While gold and silver had largely remained range-bound for the better part of the third quarter, lower support gave way as traders threw their gilded babies out with the bathwater as the tape was hit Tuesday morning with the hopes, fears and hype of higher rates.
The Hopes: as witnessed in the relief from the growing desperation in Europe that has seen European bank shares fall sharply with negative yields this year, led by Germany’s embattled Deutsche Bank, who’s market value has roughly been cut in half since January.
Stoking hope, was a report out of Bloomberg (see Here) Tuesday morning citing confidential ECB officials, that an “informal consensus has built among policy makers in the past month that asset buying will have to be tapered once a decision is taken to end the program.” And although they “didn’t exclude that QE could still be extended past the current end-date of March 2017 at the full pace of 80 billion euros a month”, the report elicited a taper-tantrumesque reaction in the government bond markets – as well as bank shares, with yields and bank stocks rising on both sides of the Atlantic.
The Fears: as in David Byrne’s, “My god what have we done?!” realization, that although low yields were welcomed by central banks to prop-up economic growth and stave off potential deflation, they’re not so good for bank profits and defined pension plans over the long run, as it inherently squeezes profitability and hence could eventually put the broader financial system at risk through substantially weaker banks.
Although fear of inflation was the tack he chose, Richmond Fed President Jeffrey Lacker’s closing remarks from his speech early Tuesday morning (see Here) made the favorable policy parallel to the Fed’s severe actions in 1994 that doubled the Fed funds rate from 3 to 6 percent over just one year.

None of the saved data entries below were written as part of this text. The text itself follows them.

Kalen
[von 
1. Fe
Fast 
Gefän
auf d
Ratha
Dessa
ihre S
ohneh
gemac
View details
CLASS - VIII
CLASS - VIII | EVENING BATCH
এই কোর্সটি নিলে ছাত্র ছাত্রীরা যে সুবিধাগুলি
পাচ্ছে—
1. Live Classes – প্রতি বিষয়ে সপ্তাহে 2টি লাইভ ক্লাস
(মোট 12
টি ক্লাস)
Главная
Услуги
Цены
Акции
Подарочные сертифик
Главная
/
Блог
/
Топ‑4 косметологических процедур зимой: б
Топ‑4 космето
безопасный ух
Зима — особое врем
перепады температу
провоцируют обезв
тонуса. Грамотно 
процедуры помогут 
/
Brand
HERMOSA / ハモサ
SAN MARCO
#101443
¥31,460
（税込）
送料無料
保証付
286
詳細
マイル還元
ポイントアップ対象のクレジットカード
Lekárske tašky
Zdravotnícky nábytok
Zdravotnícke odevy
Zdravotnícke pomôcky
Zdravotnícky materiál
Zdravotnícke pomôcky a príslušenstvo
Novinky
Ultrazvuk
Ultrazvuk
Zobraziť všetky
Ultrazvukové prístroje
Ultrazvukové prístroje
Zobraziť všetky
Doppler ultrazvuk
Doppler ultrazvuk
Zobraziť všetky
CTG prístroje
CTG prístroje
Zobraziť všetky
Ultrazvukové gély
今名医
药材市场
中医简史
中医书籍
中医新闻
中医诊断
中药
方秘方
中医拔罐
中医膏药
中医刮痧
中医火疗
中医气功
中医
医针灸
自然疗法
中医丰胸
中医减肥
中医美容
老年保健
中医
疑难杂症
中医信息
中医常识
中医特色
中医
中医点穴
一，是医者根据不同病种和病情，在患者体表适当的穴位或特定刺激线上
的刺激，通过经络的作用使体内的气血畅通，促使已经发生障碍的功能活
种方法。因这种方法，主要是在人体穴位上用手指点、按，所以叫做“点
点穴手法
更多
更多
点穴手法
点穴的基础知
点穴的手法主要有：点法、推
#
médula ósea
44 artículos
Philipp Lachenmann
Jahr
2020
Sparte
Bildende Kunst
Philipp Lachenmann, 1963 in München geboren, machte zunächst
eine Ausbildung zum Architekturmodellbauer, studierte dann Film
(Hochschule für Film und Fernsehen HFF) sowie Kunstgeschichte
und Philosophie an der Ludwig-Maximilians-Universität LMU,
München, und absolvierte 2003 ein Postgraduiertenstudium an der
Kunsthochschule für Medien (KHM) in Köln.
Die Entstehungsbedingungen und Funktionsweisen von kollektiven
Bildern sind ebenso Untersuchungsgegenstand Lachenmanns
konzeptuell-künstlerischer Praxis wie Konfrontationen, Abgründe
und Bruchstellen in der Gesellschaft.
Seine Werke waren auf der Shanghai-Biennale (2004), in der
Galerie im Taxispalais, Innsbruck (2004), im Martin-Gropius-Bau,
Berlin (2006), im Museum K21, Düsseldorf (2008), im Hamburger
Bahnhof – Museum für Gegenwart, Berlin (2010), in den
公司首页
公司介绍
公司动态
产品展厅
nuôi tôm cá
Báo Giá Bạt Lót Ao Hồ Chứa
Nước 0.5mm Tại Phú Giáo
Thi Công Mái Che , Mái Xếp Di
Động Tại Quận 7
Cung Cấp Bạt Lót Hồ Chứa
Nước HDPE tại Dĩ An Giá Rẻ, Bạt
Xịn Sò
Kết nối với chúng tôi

Notwithstanding the apparent absurdity of the comparison with today’s economic backdrop, the speech set the tone for the morning session and correlated with the sharp range break lower in precious metals and bid in the US dollar.
The Hype: Simply put, you know there’s serious confusion and divide within the Fed, and hence – the market, when a Fed president cites 1994 as a model policy blueprint and gives Greenspan credit for the preemptive action that “laid the foundation for the price stability we’ve enjoyed over the last 20-plus years”.
Ignoring the massive market dislocation that rolled the dice of systemic risk and took down among other investors – Orange County California, someone should remind Lacker that Greenspan’s aggressive preemption in 1994 also inverted the yield curve and took US economic growth from 5.6 percent per year to just 1.4 percent – in just three quarters.
If it wasn’t for luck and the nascent technology boom that was just getting started, his actions would have undoubtedly precipitated a deep recession and an immediate unwinding of tighter monetary policy, that would have destroyed the Fed's credibility in the market going forward. And although the Fed at that time had room to drive rates on both sides of the road, with US economic growth currently at 1.4 percent, the inevitable and likely severe contraction brought on by a similar tightening regime, would find the Fed out of road overnight and back to more unconventional policy measures that have already lost considerable efficacy and support within the market.
The Opportunity: With the range break lower this week, gold and silver are now trading back to levels from late June in another market environment significantly discounting the impact of higher rates. While a modest 25 basis point hike is not out of the question this December – and one we suspect is now being fully priced into the sector, it has paid to buy the dip in precious metals over the past year, as market participants become over zealous on the prospect of higher rates and ignore the real motivation of a weaker dollar and lower real yields.
The reality is that these misplaced expectations are eventually walked back, as market forces and the economic data largely prevent the Fed from enacting more conventional tightening regimes, let alone a severe outlier period like 1994. From our perspective, it would behoove Lacker to follow the median trend of the Fed's own dot-plot projections, that despite moving in the right direction over the past year, still have considerable room to fall in line with more realistic expectations within the long-term yield cycle.As we've described in previous notes, this expectation gap ties directly into the performance of the US dollar that peaked with the Fed's dot-plot projections last year, and which we strongly suspect will again be hit on the downside with the realization that this isn't Kansas – or 1994 anymore.